Scientists are now capable to produce photonic crystals with one, two or three dimensions
Over the years, researchers have created one-dimensional, two-dimensional and three-dimensional photonic crystals using diverse techniques. Yet by either downsizing bulks of material or stacking polymer-based microspheres from scratch, the lack of precision and control often produced photonic crystals that have inconsistent defects that jeopardise their commercial performance.
Now, researchers from ESPCI Paris have developed a new microfluidic set-up, where researchers can ‘bend matter’, enabling them to re-organise the colloidal droplet clusters used to fabricate the crystals into Tetris-like blocks, as seen in the vintage video games. These clusters have sizes ranging between two to five monodispersed droplets with an average size of 400nm and are highly replicable. Using this technique allows researchers to easily construct photonic crystals from scratch depending on the application they are eyeing up.

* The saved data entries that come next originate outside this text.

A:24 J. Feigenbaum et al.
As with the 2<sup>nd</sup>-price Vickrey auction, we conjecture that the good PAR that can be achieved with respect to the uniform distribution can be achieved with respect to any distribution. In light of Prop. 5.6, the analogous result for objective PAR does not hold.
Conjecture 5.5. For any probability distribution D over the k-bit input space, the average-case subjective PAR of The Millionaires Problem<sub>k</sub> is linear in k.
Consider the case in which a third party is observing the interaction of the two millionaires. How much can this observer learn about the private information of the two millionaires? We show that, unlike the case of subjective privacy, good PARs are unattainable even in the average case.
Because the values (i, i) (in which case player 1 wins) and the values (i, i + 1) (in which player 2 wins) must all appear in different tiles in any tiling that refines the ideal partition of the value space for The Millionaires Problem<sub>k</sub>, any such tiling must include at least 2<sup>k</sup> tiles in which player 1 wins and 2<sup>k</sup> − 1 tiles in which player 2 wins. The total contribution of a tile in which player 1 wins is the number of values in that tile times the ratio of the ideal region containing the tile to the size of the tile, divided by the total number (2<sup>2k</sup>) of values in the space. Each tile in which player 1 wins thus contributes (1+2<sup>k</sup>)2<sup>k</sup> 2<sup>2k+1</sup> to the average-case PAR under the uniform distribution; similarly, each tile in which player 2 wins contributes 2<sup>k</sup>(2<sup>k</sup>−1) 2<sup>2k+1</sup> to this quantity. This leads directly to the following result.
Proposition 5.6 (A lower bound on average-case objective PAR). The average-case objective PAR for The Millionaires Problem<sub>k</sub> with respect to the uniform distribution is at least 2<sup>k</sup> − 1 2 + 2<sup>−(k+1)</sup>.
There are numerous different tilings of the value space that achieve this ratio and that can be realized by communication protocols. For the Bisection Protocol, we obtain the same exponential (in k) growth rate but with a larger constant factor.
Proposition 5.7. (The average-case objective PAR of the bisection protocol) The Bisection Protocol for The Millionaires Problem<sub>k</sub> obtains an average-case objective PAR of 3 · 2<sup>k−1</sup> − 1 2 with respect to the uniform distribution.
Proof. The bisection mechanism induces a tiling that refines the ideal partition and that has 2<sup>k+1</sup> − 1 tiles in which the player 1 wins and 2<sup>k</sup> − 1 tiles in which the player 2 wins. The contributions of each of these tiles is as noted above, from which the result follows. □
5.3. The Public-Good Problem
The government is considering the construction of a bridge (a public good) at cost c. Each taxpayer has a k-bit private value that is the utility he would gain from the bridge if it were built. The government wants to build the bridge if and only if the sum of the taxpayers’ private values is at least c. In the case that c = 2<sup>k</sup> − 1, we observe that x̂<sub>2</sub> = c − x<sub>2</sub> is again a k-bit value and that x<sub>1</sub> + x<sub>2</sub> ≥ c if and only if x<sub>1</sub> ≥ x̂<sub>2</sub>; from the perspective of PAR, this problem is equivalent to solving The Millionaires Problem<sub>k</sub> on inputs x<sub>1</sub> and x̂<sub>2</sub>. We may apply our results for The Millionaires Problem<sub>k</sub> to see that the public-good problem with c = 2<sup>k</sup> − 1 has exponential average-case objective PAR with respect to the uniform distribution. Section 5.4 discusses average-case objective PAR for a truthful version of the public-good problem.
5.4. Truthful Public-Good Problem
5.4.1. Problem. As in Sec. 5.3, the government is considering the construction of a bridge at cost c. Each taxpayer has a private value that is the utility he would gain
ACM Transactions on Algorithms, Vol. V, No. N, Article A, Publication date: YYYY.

Together with four two universities from Sweden and Israel, a research organisation from France and a private company from Cyprus, they form Microflusa, a project funded by the EU Future and Emerging Technologies (FET) programme. The will be studying the fluid dynamics, the physical properties, the self-assembly and the optimal recipe needed to produce these Tetris-like pieces needed to build photonic crystals at a colossal level.
The industrial production of these photonic crystals can be attained because one million of these Tetris-like clusters will be produced every second while millimetre size samples will be prepared in an hour.